Add Support for partial loading in load_transactions

JaredSchwartz / RuleMiner.jl

Association Rule Mining in Julia

MIT License

6 stars 0 forks source link

Add Support for partial loading in load_transactions #10

Closed JaredSchwartz closed 3 weeks ago

JaredSchwartz commented 3 weeks ago

Implement chunking on file I/O

[x] Implement nlines integer kwarg that with existing skiplines kwarg allows for pulling specific chunks from file

Investigate adding another method or addition of chunks kwarg where an integer value for chunks can be passed that returns an iterator for each of the chunks

Tortar commented 3 weeks ago

related to #9 sampling before loading transaction could be also useful, I don't really have at this time a good view on how the package is working currently, but if we can sample from the file itself it would be very useful I think

JaredSchwartz commented 3 weeks ago

If you do sampling during file read, you may not see all of the items. While the results from the algorithms would be the same as filtering the transactions after reading, I'd rather people get the same number of columns in their Transactions object no matter what seed they're using.
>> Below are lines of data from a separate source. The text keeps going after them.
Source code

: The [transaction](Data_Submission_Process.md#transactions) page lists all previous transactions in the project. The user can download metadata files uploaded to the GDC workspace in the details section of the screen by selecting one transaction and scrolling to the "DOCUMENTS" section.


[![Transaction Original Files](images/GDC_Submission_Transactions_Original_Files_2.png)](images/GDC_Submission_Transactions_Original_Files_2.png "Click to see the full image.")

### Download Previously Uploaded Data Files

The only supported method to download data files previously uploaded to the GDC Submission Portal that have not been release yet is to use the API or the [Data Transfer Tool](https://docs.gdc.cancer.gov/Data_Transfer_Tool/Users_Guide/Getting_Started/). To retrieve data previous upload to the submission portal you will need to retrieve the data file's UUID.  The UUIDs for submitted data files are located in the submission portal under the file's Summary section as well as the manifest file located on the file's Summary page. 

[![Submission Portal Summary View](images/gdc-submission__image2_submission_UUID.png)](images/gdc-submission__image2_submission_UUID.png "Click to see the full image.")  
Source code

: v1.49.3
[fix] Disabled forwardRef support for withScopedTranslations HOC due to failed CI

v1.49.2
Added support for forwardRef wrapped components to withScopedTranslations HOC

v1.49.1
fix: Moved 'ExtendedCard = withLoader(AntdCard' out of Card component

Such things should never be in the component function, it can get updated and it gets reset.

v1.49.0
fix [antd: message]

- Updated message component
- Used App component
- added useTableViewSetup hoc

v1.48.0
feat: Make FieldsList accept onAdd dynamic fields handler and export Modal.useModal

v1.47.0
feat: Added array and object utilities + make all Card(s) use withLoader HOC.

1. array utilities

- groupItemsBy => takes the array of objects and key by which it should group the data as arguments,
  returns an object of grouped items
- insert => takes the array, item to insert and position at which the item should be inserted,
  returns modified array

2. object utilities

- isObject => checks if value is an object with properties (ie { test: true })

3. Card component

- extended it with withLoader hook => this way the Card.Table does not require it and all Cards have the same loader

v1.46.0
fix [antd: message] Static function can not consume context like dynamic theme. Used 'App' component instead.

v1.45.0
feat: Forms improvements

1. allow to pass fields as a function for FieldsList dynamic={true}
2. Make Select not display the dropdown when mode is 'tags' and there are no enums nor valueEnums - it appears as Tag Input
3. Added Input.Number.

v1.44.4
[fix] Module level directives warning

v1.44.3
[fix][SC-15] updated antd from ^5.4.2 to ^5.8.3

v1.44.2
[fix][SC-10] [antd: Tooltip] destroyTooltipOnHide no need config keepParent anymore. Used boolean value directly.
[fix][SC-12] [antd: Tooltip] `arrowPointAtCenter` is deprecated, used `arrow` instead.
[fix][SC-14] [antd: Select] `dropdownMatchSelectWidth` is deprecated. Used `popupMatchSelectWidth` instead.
Tortar commented 3 weeks ago

If I'm following you, that could be solved by storing in a set all unique items while doing the scan for sampling

Tortar commented 3 weeks ago

But I wonder why do you mind to have the same number of columns in the transactions object?

JaredSchwartz commented 3 weeks ago

But I wonder why do you mind to have the same number of columns in the transactions object?

It's important to have all items in the dataset regardless of sampling methods for reproducibility/replicability. You're artificially altering their distribution, but they are technically still present in the data. If you sampled the rows of the of a matrix or dataframe, you wouldn't also delete the columns where there were no values prior to exploratory analysis.

JaredSchwartz commented 3 weeks ago

I'm not going to write sampling into the reader at the moment. It's too much extra work, and an implementation that samples the Transactions object is a better focus for my effort at this time.

If you or anyone else wants to write a pull request, I'd welcome it!